*Task directions*:
When a line in the data below includes "from", count it; then give only the total.
(Source material)
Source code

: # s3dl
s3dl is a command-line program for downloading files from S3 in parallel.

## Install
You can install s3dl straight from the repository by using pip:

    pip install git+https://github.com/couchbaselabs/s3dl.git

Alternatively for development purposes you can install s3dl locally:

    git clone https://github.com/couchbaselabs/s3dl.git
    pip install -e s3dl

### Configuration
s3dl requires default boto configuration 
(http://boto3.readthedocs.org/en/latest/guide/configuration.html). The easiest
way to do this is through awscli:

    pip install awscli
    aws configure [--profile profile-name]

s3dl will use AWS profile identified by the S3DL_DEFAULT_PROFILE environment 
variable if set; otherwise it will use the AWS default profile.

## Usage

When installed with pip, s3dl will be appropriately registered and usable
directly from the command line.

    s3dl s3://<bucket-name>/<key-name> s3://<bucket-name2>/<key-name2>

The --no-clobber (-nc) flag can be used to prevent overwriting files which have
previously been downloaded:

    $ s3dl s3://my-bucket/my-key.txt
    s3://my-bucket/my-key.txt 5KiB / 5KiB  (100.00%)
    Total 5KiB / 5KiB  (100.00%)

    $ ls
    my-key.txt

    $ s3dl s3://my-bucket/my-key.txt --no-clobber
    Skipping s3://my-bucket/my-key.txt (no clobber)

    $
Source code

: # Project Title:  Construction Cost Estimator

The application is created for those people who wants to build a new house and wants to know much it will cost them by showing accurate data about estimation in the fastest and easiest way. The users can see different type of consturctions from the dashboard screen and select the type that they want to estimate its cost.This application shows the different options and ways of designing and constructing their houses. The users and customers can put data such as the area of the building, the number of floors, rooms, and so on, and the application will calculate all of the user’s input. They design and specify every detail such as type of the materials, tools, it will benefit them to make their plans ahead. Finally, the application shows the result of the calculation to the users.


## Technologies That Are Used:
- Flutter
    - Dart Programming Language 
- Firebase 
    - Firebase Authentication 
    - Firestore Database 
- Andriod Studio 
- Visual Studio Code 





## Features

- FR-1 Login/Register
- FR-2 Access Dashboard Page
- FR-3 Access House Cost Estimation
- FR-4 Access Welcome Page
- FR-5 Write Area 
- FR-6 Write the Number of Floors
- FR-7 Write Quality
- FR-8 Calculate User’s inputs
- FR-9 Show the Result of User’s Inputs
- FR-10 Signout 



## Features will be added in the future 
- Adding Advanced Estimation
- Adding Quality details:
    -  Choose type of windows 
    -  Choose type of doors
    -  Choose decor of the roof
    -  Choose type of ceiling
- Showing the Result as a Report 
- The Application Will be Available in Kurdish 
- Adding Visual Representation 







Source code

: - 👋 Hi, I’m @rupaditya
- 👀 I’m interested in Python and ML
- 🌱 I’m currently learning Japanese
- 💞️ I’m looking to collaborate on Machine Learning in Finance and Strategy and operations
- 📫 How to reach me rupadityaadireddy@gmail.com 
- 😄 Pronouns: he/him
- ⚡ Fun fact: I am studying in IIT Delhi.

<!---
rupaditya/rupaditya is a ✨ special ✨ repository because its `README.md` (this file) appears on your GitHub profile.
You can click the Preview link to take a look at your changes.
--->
(End Source material)
*Output for this task*:
4